My colleague app’ed me the other day to say that she loved her job. I love my job too. We both work in the art department. This admission came in the context of a particular assignment that we are working together at the moment.
The project is part of a street art related theme and is centered in particular on the Little People Project by the British street artist Slinkachu.
We were preparing the figures, similar to those used by Slinkachu to give our pupils the chance to work in a similar way when they visit The Hague for a day in a couple of weeks’ time. We were both doing the preparation work simultaneously on a Saturday afternoon apping photos of what we were doing to each other.
We’d sourced our own simple plastic figures and had them mailed from China. We wanted to deliver our fifteen year old pupils high quality painted figures with which to work and had decided to do the painting ourselves.
Why were we enjoying the preparation so much?

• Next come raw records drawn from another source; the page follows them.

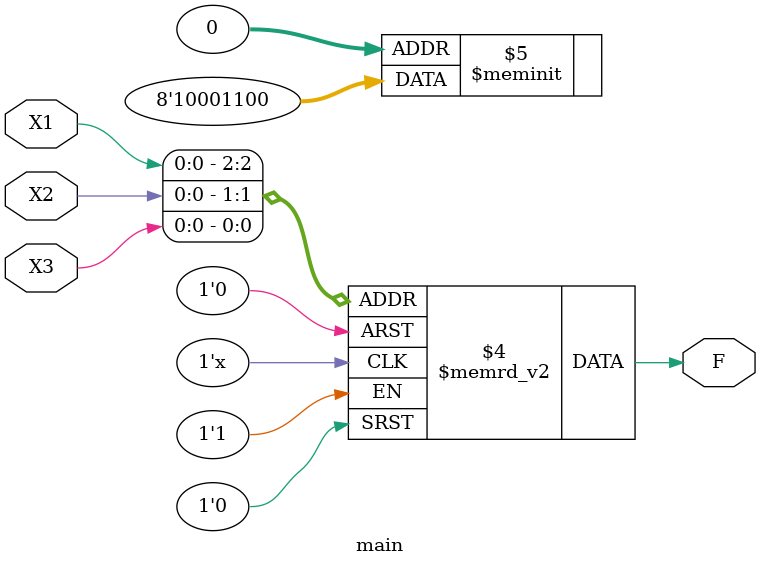
<source format=v>
module main (F, X1, X2, X3);
    // Определение входов X1, X2, X3 и выхода F
    input X1, X2, X3;
    output F;
    reg F;

    // Реализация таблицы истинности для комбинаций входов X1, X2, X3
    always @(X1 or X2 or X3)
    begin
        case ({X1, X2, X3})
            3'b000: F = 'b0; // 000 -> F = 0
            3'b001: F = 'b0; // 001 -> F = 0
            3'b010: F = 'b1; // 010 -> F = 1
            3'b011: F = 'b1; // 011 -> F = 1
            3'b100: F = 'b0; // 100 -> F = 0
            3'b101: F = 'b0; // 101 -> F = 0
            3'b110: F = 'b0; // 110 -> F = 0
            3'b111: F = 'b1; // 111 -> F = 1
        endcase
    end
endmodule
</source>
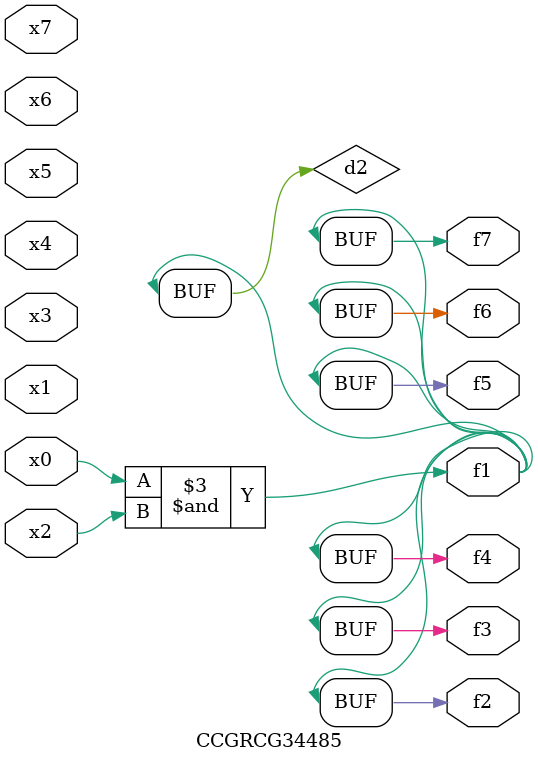
<source format=v>
module CCGRCG34485(
	input x0, x1, x2, x3, x4, x5, x6, x7,
	output f1, f2, f3, f4, f5, f6, f7
);

	wire d1, d2;

	nor (d1, x3, x6);
	and (d2, x0, x2);
	assign f1 = d2;
	assign f2 = d2;
	assign f3 = d2;
	assign f4 = d2;
	assign f5 = d2;
	assign f6 = d2;
	assign f7 = d2;
endmodule

</source>
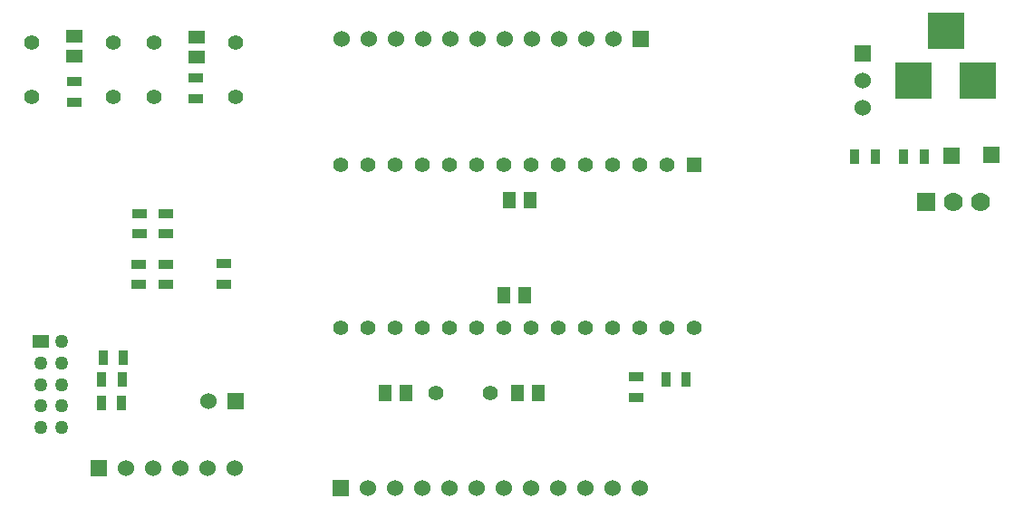
<source format=gbs>
G04 (created by PCBNEW (2013-07-07 BZR 4022)-stable) date 5/31/2014 7:32:52 PM*
%MOIN*%
G04 Gerber Fmt 3.4, Leading zero omitted, Abs format*
%FSLAX34Y34*%
G01*
G70*
G90*
G04 APERTURE LIST*
%ADD10C,0.00590551*%
%ADD11C,0.055*%
%ADD12R,0.06X0.06*%
%ADD13R,0.035X0.055*%
%ADD14R,0.055X0.035*%
%ADD15C,0.06*%
%ADD16C,0.056*%
%ADD17R,0.055X0.055*%
%ADD18R,0.0512X0.059*%
%ADD19R,0.059X0.0512*%
%ADD20R,0.1378X0.1378*%
%ADD21R,0.07X0.07*%
%ADD22C,0.07*%
%ADD23R,0.06X0.05*%
%ADD24C,0.05*%
G04 APERTURE END LIST*
G54D10*
G54D11*
X61650Y-49425D03*
X61650Y-51425D03*
X58650Y-49425D03*
X58650Y-51425D03*
X66140Y-49400D03*
X66140Y-51400D03*
X63140Y-49400D03*
X63140Y-51400D03*
G54D12*
X92480Y-53580D03*
X93960Y-53560D03*
G54D13*
X82725Y-61825D03*
X81975Y-61825D03*
G54D14*
X62575Y-57575D03*
X62575Y-58325D03*
X63575Y-57575D03*
X63575Y-58325D03*
X65700Y-58300D03*
X65700Y-57550D03*
X63575Y-55700D03*
X63575Y-56450D03*
X62600Y-55700D03*
X62600Y-56450D03*
G54D13*
X61225Y-61825D03*
X61975Y-61825D03*
X89675Y-53600D03*
X88925Y-53600D03*
X61200Y-62675D03*
X61950Y-62675D03*
X90725Y-53600D03*
X91475Y-53600D03*
G54D14*
X64675Y-51475D03*
X64675Y-50725D03*
X60200Y-51600D03*
X60200Y-50850D03*
G54D13*
X61275Y-61025D03*
X62025Y-61025D03*
G54D14*
X80875Y-61725D03*
X80875Y-62475D03*
G54D12*
X89225Y-49800D03*
G54D15*
X89225Y-50800D03*
X89225Y-51800D03*
G54D12*
X66150Y-62600D03*
G54D15*
X65150Y-62600D03*
G54D12*
X61100Y-65075D03*
G54D15*
X62100Y-65075D03*
X63100Y-65075D03*
X64100Y-65075D03*
X65100Y-65075D03*
X66100Y-65075D03*
X75000Y-65800D03*
G54D12*
X70000Y-65800D03*
G54D15*
X71000Y-65800D03*
X72000Y-65800D03*
X73000Y-65800D03*
X74000Y-65800D03*
X75000Y-65800D03*
X76000Y-65800D03*
X77000Y-65800D03*
X78000Y-65800D03*
X79000Y-65800D03*
X80000Y-65800D03*
X81000Y-65800D03*
X76050Y-49275D03*
G54D12*
X81050Y-49275D03*
G54D15*
X80050Y-49275D03*
X79050Y-49275D03*
X78050Y-49275D03*
X77050Y-49275D03*
X76050Y-49275D03*
X75050Y-49275D03*
X74050Y-49275D03*
X73050Y-49275D03*
X72050Y-49275D03*
X71050Y-49275D03*
X70050Y-49275D03*
G54D16*
X73500Y-62300D03*
X75500Y-62300D03*
G54D17*
X83000Y-53900D03*
G54D11*
X82000Y-53900D03*
X81000Y-53900D03*
X80000Y-53900D03*
X79000Y-53900D03*
X78000Y-53900D03*
X77000Y-53900D03*
X76000Y-53900D03*
X75000Y-53900D03*
X74000Y-53900D03*
X73000Y-53900D03*
X72000Y-53900D03*
X71000Y-53900D03*
X70000Y-53900D03*
X70000Y-59900D03*
X71000Y-59900D03*
X72000Y-59900D03*
X73000Y-59900D03*
X74000Y-59900D03*
X75000Y-59900D03*
X76000Y-59900D03*
X77000Y-59900D03*
X78000Y-59900D03*
X79000Y-59900D03*
X80000Y-59900D03*
X81000Y-59900D03*
X82000Y-59900D03*
X83000Y-59900D03*
G54D18*
X76025Y-58700D03*
X76775Y-58700D03*
X77275Y-62300D03*
X76525Y-62300D03*
X71650Y-62300D03*
X72400Y-62300D03*
X76225Y-55200D03*
X76975Y-55200D03*
G54D19*
X64700Y-49950D03*
X64700Y-49200D03*
X60200Y-49925D03*
X60200Y-49175D03*
G54D20*
X91084Y-50825D03*
X93446Y-50825D03*
X92265Y-48975D03*
G54D21*
X91560Y-55290D03*
G54D22*
X92560Y-55290D03*
X93560Y-55290D03*
G54D23*
X58962Y-60425D03*
G54D24*
X59750Y-60425D03*
X58962Y-61212D03*
X59750Y-61212D03*
X58962Y-62000D03*
X59750Y-62000D03*
X58962Y-62787D03*
X59750Y-62787D03*
X58962Y-63574D03*
X59750Y-63574D03*
M02*

</source>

Well, it was fun to do. Slinkachu’s art has a childish playfulness to it. Having presented the idea of the assignment to our pupils this week it is clear to see that they too recognize the element of childish play that is involved here. Even fifteen year olds love the chance to play…..sometimes there almost seems to be a nostalgic view back to their own childhood activities! If I ask them to bring in the LEGO from in the box under their bed for an animation project, they love to do just that, and the excuse to play.
Picasso once said:
“Every child is an artist. The problem is how to remain an artist once he grows up.”
In this regard our assignment certainly seems to connect with Picasso’s thought. But I think that it also relates strongly to why my colleague and I enjoy our work. All creativity involves an element of play and experimentation. An open minded involvement to our activity as art teachers has a free wheeling playfulness to it. When, as a teacher you are able to awaken this sense of playfulness in your pupils, the rest generally takes care of itself.